▸ **Aim of the task**: The answer is a number and nothing else: the count of lines in these entries containing the word "molding".

▸ **Task material**:
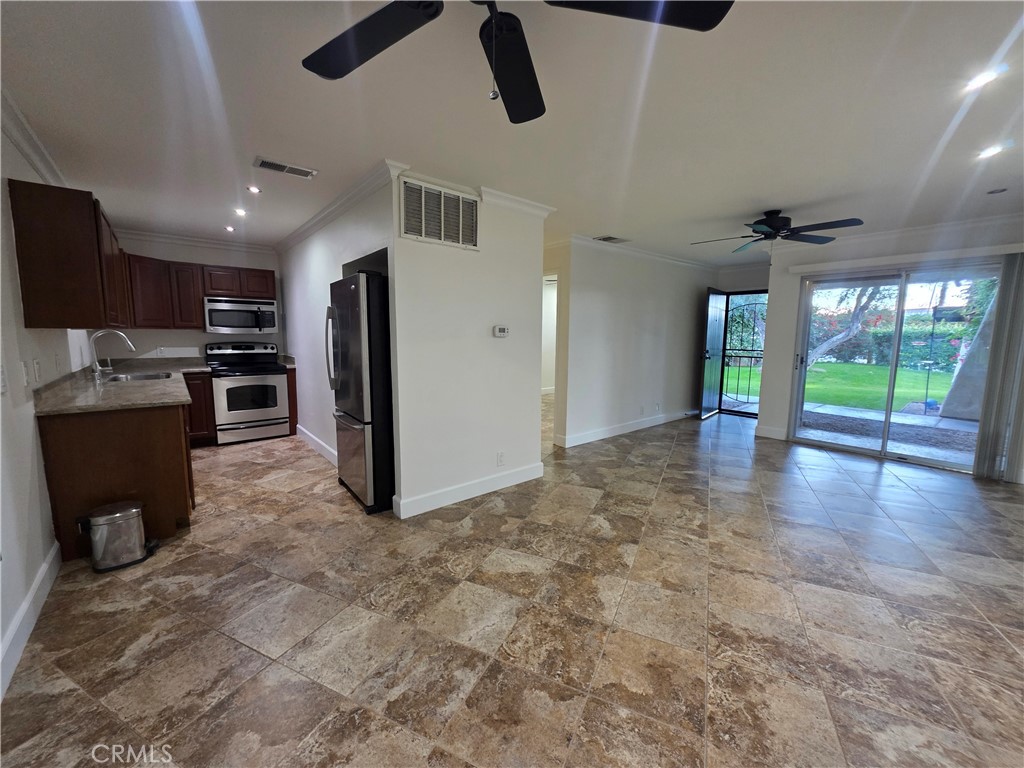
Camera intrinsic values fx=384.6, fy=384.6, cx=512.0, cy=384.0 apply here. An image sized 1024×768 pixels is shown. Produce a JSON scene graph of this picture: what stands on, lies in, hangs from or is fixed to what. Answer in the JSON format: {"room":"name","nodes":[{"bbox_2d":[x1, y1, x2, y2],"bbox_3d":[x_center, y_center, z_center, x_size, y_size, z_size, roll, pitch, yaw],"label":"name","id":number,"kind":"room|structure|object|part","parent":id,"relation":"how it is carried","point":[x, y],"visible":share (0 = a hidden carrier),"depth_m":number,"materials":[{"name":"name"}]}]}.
{"room":"living room","nodes":[
{"label":"living room","id":0,"kind":"room"},
{"bbox_2d":[0,112,94,700],"bbox_3d":[-2.102,-0.063,1.392,0.128,2.489,7.917,-6,10,-40],"label":"left wall","id":1,"kind":"structure","parent":0,"point":[30,416],"depth_m":1.88,"materials":[{"name":"white paint"}]},
{"bbox_2d":[0,364,7,393],"bbox_3d":[-2.263,-0.020,1.700,0.017,0.121,0.079,-6,10,-40],"label":"light switch","id":2,"kind":"object","parent":1,"relation":"attached to","point":[1,371],"visible":0.99,"depth_m":1.71,"materials":[{"name":"white plastic"}]},
{"bbox_2d":[19,360,29,385],"bbox_3d":[-2.519,-0.056,1.988,0.016,0.119,0.075,-6,10,-40],"label":"light switch","id":3,"kind":"object","parent":1,"relation":"attached to","point":[24,371],"visible":0.98,"depth_m":1.98,"materials":[{"name":"white plastic"}]},
{"bbox_2d":[0,541,61,697],"bbox_3d":[-1.342,1.189,0.758,0.016,0.125,4.364,-6,10,-40],"label":"baseboard","id":4,"kind":"structure","parent":1,"relation":"attached to","point":[41,577],"depth_m":1.72,"materials":[{"name":"white paint"}]},
{"bbox_2d":[1,87,68,185],"bbox_3d":[-2.092,-1.261,1.423,0.084,0.099,5.744,-6,10,-40],"label":"crown molding","id":5,"kind":"structure","parent":1,"relation":"attached to","point":[43,171],"depth_m":2.18,"materials":[{"name":"white paint"}]},
{"bbox_2d":[32,358,42,382],"bbox_3d":[-2.679,-0.082,2.171,0.014,0.119,0.075,-6,10,-40],"label":"light switch","id":6,"kind":"object","parent":1,"relation":"attached to","point":[37,368],"visible":0.97,"depth_m":2.16,"materials":[{"name":"white plastic"}]},
{"bbox_2d":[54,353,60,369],"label":"wall outlet","id":7,"kind":"object","parent":1,"relation":"attached to","point":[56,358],"visible":0.97,"depth_m":2.60,"materials":[{"name":"white plastic"}]},
{"bbox_2d":[10,178,127,328],"bbox_3d":[-2.888,-0.788,2.596,0.311,0.775,1.119,-6,10,-40],"label":"upper cabinet","id":8,"kind":"object","parent":1,"relation":"attached to","point":[92,267],"visible":0.99,"depth_m":2.19,"materials":[{"name":"brown wood"}]},
{"bbox_2d":[101,233,281,362],"bbox_3d":[-3.922,-0.565,4.864,2.207,2.419,0.127,-6,10,-40],"label":"kitchen back wall","id":9,"kind":"structure","parent":0,"point":[149,338],"depth_m":4.69,"materials":[{"name":"white paint"}]},
{"bbox_2d":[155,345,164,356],"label":"wall outlet","id":10,"kind":"object","parent":9,"relation":"attached to","point":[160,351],"visible":0.99,"depth_m":4.57,"materials":[{"name":"white plastic"}]},
{"bbox_2d":[115,228,273,254],"bbox_3d":[-3.836,-1.718,4.590,2.069,0.091,0.097,-6,10,-40],"label":"crown molding","id":11,"kind":"structure","parent":9,"relation":"attached to","point":[170,237],"depth_m":4.60,"materials":[{"name":"white paint"}]},
{"bbox_2d":[126,253,275,331],"bbox_3d":[-3.708,-1.067,4.646,1.608,0.764,0.377,-6,10,-40],"label":"upper cabinet","id":12,"kind":"object","parent":9,"relation":"attached to","point":[196,313],"visible":0.68,"depth_m":4.42,"materials":[{"name":"brown wood"}]},
{"bbox_2d":[203,296,277,333],"bbox_3d":[-3.387,-0.852,4.809,0.752,0.403,0.450,-6,10,-40],"label":"microwave","id":13,"kind":"object","parent":9,"relation":"attached to","point":[219,304],"visible":0.99,"depth_m":4.65,"materials":[{"name":"silver metal"}]},
{"bbox_2d":[278,175,394,481],"bbox_3d":[-1.998,-0.440,4.105,0.124,2.450,3.522,-6,10,-40],"label":"kitchen side wall","id":14,"kind":"structure","parent":0,"point":[323,293],"depth_m":3.98,"materials":[{"name":"white paint"}]},
{"bbox_2d":[296,424,336,465],"bbox_3d":[-2.090,0.711,4.223,0.018,0.126,2.453,-6,10,-40],"label":"baseboard","id":15,"kind":"structure","parent":14,"relation":"attached to","point":[297,427],"depth_m":4.34,"materials":[{"name":"white paint"}]},
{"bbox_2d":[273,160,405,253],"bbox_3d":[-1.840,-1.565,3.703,0.090,0.087,3.176,-6,10,-40],"label":"crown molding","id":16,"kind":"structure","parent":14,"relation":"attached to","point":[299,233],"depth_m":3.11,"materials":[{"name":"white paint"}]},
{"bbox_2d":[388,170,549,521],"bbox_3d":[-0.294,-0.296,3.200,1.450,2.477,0.128,-6,10,-40],"label":"partition wall","id":17,"kind":"structure","parent":0,"point":[528,231],"depth_m":3.04,"materials":[{"name":"white paint"}]},
{"bbox_2d":[400,178,478,248],"bbox_3d":[-0.512,-1.220,2.799,0.597,0.371,0.021,-6,10,-40],"label":"return air vent","id":18,"kind":"object","parent":17,"relation":"attached to","point":[412,233],"visible":1,"depth_m":2.78,"materials":[{"name":"white metal"}]},
{"bbox_2d":[392,461,542,518],"bbox_3d":[-0.286,0.860,3.263,1.332,0.123,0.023,-6,10,-40],"label":"baseboard","id":19,"kind":"structure","parent":17,"relation":"attached to","point":[475,491],"depth_m":3.14,"materials":[{"name":"white paint"}]},
{"bbox_2d":[493,325,508,337],"bbox_3d":[-0.095,-0.444,3.239,0.133,0.090,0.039,-6,10,-40],"label":"thermostat","id":20,"kind":"object","parent":17,"relation":"attached to","point":[501,330],"visible":0.97,"depth_m":3.23,"materials":[{"name":"white plastic"}]},
{"bbox_2d":[497,451,505,465],"bbox_3d":[-0.095,0.644,3.310,0.077,0.117,0.016,-6,10,-40],"label":"wall outlet","id":21,"kind":"object","parent":17,"relation":"attached to","point":[501,457],"visible":0.97,"depth_m":3.30,"materials":[{"name":"white plastic"}]},
{"bbox_2d":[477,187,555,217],"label":"crown molding","id":22,"kind":"structure","parent":17,"relation":"attached to","point":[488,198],"depth_m":3.12,"materials":[{"name":"white paint"}]},
{"bbox_2d":[0,401,1023,767],"bbox_3d":[1.095,0.902,3.934,8.290,0.101,8.396,-6,10,-40],"label":"floor","id":23,"kind":"structure","parent":0,"point":[838,480],"depth_m":1.82,"materials":[{"name":"beige tile"}]},
{"bbox_2d":[77,500,157,572],"bbox_3d":[-2.334,0.873,2.279,0.314,0.341,0.256,-6,10,-40],"label":"trash can","id":24,"kind":"object","parent":23,"relation":"on","point":[115,515],"visible":0.99,"depth_m":2.20,"materials":[{"name":"silver metal"}]},
{"bbox_2d":[40,392,195,560],"bbox_3d":[-2.976,0.482,3.102,0.672,0.886,2.137,-6,10,-40],"label":"base cabinet","id":25,"kind":"object","parent":23,"relation":"on","point":[162,435],"visible":0.57,"depth_m":2.36,"materials":[{"name":"brown wood"}]},
{"bbox_2d":[34,355,207,414],"bbox_3d":[-3.181,-0.035,3.328,0.884,0.088,2.675,-6,10,-40],"label":"countertop","id":26,"kind":"structure","parent":25,"relation":"on","point":[104,407],"depth_m":2.70,"materials":[{"name":"grey stone"}]},
{"bbox_2d":[89,329,136,377],"bbox_3d":[-3.552,-0.282,3.433,0.299,0.414,0.134,-6,10,-40],"label":"faucet","id":27,"kind":"object","parent":26,"relation":"on","point":[94,362],"visible":0.99,"depth_m":3.36,"materials":[{"name":"silver metal"}]},
{"bbox_2d":[99,369,175,382],"bbox_3d":[-3.451,0.023,3.525,0.522,0.181,0.576,-6,10,-40],"label":"sink","id":28,"kind":"object","parent":26,"relation":"in","point":[134,377],"visible":0.33,"depth_m":3.67,"materials":[{"name":"silver metal"}]},
{"bbox_2d":[183,372,216,444],"bbox_3d":[-3.906,0.282,4.495,0.623,0.869,0.592,-6,10,-40],"label":"base cabinet","id":29,"kind":"object","parent":23,"relation":"on","point":[208,381],"visible":0.28,"depth_m":4.41,"materials":[{"name":"brown wood"}]},
{"bbox_2d":[206,342,290,443],"bbox_3d":[-3.324,0.086,4.851,0.751,1.176,0.717,-6,10,-40],"label":"stove","id":30,"kind":"object","parent":23,"relation":"on","point":[268,414],"visible":0.97,"depth_m":4.67,"materials":[{"name":"metal"}]},
{"bbox_2d":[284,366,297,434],"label":"base cabinet","id":31,"kind":"object","parent":23,"relation":"on","point":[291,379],"visible":0.28,"depth_m":4.94,"materials":[{"name":"brown wood"}]},
{"bbox_2d":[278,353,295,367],"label":"countertop","id":32,"kind":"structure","parent":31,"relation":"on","point":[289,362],"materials":[{"name":"beige stone"}]},
{"bbox_2d":[326,270,393,514],"bbox_3d":[-1.068,0.022,3.284,0.823,1.768,0.845,-6,10,-40],"label":"refrigerator","id":33,"kind":"object","parent":23,"relation":"on","point":[352,334],"visible":0.57,"depth_m":2.87,"materials":[{"name":"metal"}]},
{"bbox_2d":[1,0,1023,264],"bbox_3d":[0.805,-1.623,3.585,7.803,0.110,8.329,-6,10,-40],"label":"ceiling","id":34,"kind":"structure","parent":0,"point":[764,192],"depth_m":1.92,"materials":[{"name":"white paint"}]},
{"bbox_2d":[223,224,235,231],"bbox_3d":[-3.076,-1.694,4.190,0.131,0.015,0.133,-6,10,-40],"label":"recessed light","id":35,"kind":"object","parent":34,"relation":"in","point":[230,229],"visible":0.99,"depth_m":4.18,"materials":[{"name":"white"}]},
{"bbox_2d":[234,207,247,216],"bbox_3d":[-2.561,-1.620,3.628,0.131,0.018,0.132,-6,10,-40],"label":"recessed light","id":36,"kind":"object","parent":34,"relation":"in","point":[240,211],"visible":0.99,"depth_m":3.62,"materials":[{"name":"white"}]},
{"bbox_2d":[246,184,261,193],"bbox_3d":[-2.026,-1.526,3.014,0.121,0.009,0.119,-6,10,-40],"label":"recessed light","id":37,"kind":"object","parent":34,"relation":"in","point":[253,190],"visible":0.99,"depth_m":3.01,"materials":[{"name":"white"}]},
{"bbox_2d":[252,156,317,178],"bbox_3d":[-1.546,-1.470,2.625,0.368,0.013,0.170,-6,10,-40],"label":"ceiling vent","id":38,"kind":"object","parent":34,"relation":"in","point":[274,164],"visible":0.99,"depth_m":2.61,"materials":[{"name":"metal"}]},
{"bbox_2d":[302,0,732,123],"bbox_3d":[-0.097,-0.974,0.890,1.250,0.487,1.243,-6,10,-40],"label":"ceiling fan","id":39,"kind":"object","parent":34,"relation":"hanging from","point":[507,93],"visible":0.99,"depth_m":1.11,"materials":[{"name":"black metal"}]},
{"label":"fan blade","id":40,"kind":"part","parent":39,"relation":"part of","materials":[{"name":"black wood"}]},
{"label":"fan blade","id":41,"kind":"part","parent":39,"relation":"part of","materials":[{"name":"black"}]},
{"bbox_2d":[594,235,628,243],"bbox_3d":[1.159,-1.691,4.502,0.371,0.014,0.214,-6,10,-40],"label":"ceiling vent","id":42,"kind":"object","parent":34,"relation":"in","point":[605,239],"visible":0.99,"depth_m":4.46,"materials":[{"name":"metal"}]},
{"bbox_2d":[689,209,864,251],"bbox_3d":[2.331,-1.386,3.487,1.271,0.352,1.275,-2,8,-19],"label":"ceiling fan","id":43,"kind":"object","parent":34,"relation":"hanging from","point":[768,224],"visible":0.99,"depth_m":3.39,"materials":[{"name":"black metal"}]},
{"bbox_2d":[961,65,1003,91],"bbox_3d":[2.026,-1.309,1.652,0.140,0.010,0.141,-6,10,-40],"label":"recessed light","id":44,"kind":"object","parent":34,"relation":"in","point":[978,80],"visible":0.98,"depth_m":1.65,"materials":[{"name":"white"}]},
{"bbox_2d":[975,142,1007,159],"bbox_3d":[2.862,-1.391,2.297,0.143,0.011,0.145,-6,10,-40],"label":"recessed light","id":45,"kind":"object","parent":34,"relation":"in","point":[991,151],"visible":0.98,"depth_m":2.29,"materials":[{"name":"white"}]},
{"bbox_2d":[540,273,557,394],"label":"hallway wall","id":46,"kind":"structure","parent":0,"point":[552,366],"depth_m":8.22,"materials":[{"name":"white paint"}]},
{"bbox_2d":[549,239,716,449],"bbox_3d":[1.948,-0.593,5.525,3.506,2.453,0.121,-6,10,-40],"label":"living room wall","id":47,"kind":"structure","parent":0,"point":[598,293],"depth_m":5.11,"materials":[{"name":"white paint"}]},
{"bbox_2d":[556,409,693,446],"bbox_3d":[1.881,0.565,5.573,3.374,0.123,0.018,-6,10,-40],"label":"baseboard","id":48,"kind":"structure","parent":47,"relation":"attached to","point":[624,429],"depth_m":5.22,"materials":[{"name":"white paint"}]},
{"bbox_2d":[556,233,718,272],"bbox_3d":[1.885,-1.748,5.259,3.656,0.095,0.086,-6,10,-40],"label":"crown molding","id":49,"kind":"structure","parent":47,"relation":"attached to","point":[656,254],"depth_m":5.01,"materials":[{"name":"white paint"}]},
{"bbox_2d":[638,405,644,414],"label":"wall outlet","id":50,"kind":"object","parent":47,"relation":"attached to","point":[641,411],"visible":0.98,"depth_m":5.30,"materials":[{"name":"white plastic"}]},
{"bbox_2d":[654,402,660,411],"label":"wall outlet","id":51,"kind":"object","parent":47,"relation":"attached to","point":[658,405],"visible":0.99,"depth_m":5.63,"materials":[{"name":"white plastic"}]},
{"bbox_2d":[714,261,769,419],"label":"entry wall","id":52,"kind":"structure","parent":0,"point":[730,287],"depth_m":6.05,"materials":[{"name":"paint"}]},
{"bbox_2d":[697,288,728,420],"bbox_3d":[3.287,-0.498,6.288,0.160,2.040,0.789,7,10,39],"label":"front door","id":53,"kind":"structure","parent":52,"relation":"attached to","point":[715,343],"depth_m":6.20,"materials":[{"name":"black"}]},
{"bbox_2d":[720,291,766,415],"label":"security gate","id":54,"kind":"structure","parent":52,"relation":"in","point":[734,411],"depth_m":6.42,"materials":[{"name":"black metal"}]},
{"bbox_2d":[760,215,1023,486],"bbox_3d":[4.321,-0.377,4.050,0.150,2.452,2.774,-6,10,-40],"label":"right wall","id":55,"kind":"structure","parent":0,"point":[791,336],"depth_m":4.49,"materials":[{"name":"white paint"}]},
{"bbox_2d":[755,424,787,439],"bbox_3d":[3.442,0.642,5.113,0.015,0.129,0.362,-6,10,-40],"label":"baseboard","id":56,"kind":"structure","parent":55,"relation":"attached to","point":[770,435],"depth_m":5.10,"materials":[{"name":"white paint"}]},
{"bbox_2d":[758,211,1023,259],"bbox_3d":[4.260,-1.538,3.792,0.086,0.098,2.918,-6,10,-40],"label":"crown molding","id":57,"kind":"structure","parent":55,"relation":"attached to","point":[908,229],"depth_m":3.93,"materials":[{"name":"white paint"}]},
{"bbox_2d":[788,259,1001,474],"bbox_3d":[4.172,-0.202,4.254,0.137,2.012,1.597,-6,10,-40],"label":"sliding glass door","id":58,"kind":"structure","parent":55,"relation":"in","point":[893,373],"depth_m":4.25,"materials":[{"name":"glass"}]},
{"bbox_2d":[787,243,1023,274],"bbox_3d":[4.148,-1.301,3.993,0.116,0.082,2.015,-6,10,-40],"label":"blind headrail","id":59,"kind":"object","parent":55,"relation":"attached to","point":[836,263],"visible":0.99,"depth_m":3.93,"materials":[{"name":"white"}]},
{"bbox_2d":[974,254,1023,480],"bbox_3d":[4.556,-0.128,3.531,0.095,2.010,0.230,-6,10,-40],"label":"vertical blind","id":60,"kind":"object","parent":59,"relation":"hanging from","point":[993,345],"visible":0.99,"depth_m":3.54,"materials":[{"name":"grey fabric"}]},
{"label":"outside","id":61,"kind":"structure","parent":0,"visible":0},
{"bbox_2d":[804,359,956,413],"label":"lawn","id":62,"kind":"structure","parent":61,"point":[866,366],"depth_m":11.23,"materials":[{"name":"green plant"}]},
{"bbox_2d":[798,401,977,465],"label":"patio","id":63,"kind":"structure","parent":61,"point":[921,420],"depth_m":5.42,"materials":[{"name":"grey concrete"}]},
{"bbox_2d":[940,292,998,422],"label":"patio column","id":64,"kind":"structure","parent":61,"point":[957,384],"depth_m":6.26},
{"label":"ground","id":65,"kind":"structure","parent":61,"visible":0},
{"bbox_2d":[808,282,896,367],"bbox_3d":[10.359,-2.959,11.512,4.015,5.440,4.759,-6,10,-40],"label":"tree","id":66,"kind":"object","parent":65,"relation":"on","point":[855,325],"visible":0.49,"depth_m":11.57,"materials":[{"name":"plant"}]},
{"bbox_2d":[809,315,970,367],"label":"hedge","id":67,"kind":"object","parent":65,"relation":"on","point":[952,349],"visible":0.45,"materials":[{"name":"green plant"}]},
{"bbox_2d":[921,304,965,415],"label":"bird feeder pole","id":68,"kind":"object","parent":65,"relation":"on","point":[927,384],"visible":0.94,"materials":[{"name":"black metal"}]}
]}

▸ **Solved problem**: 6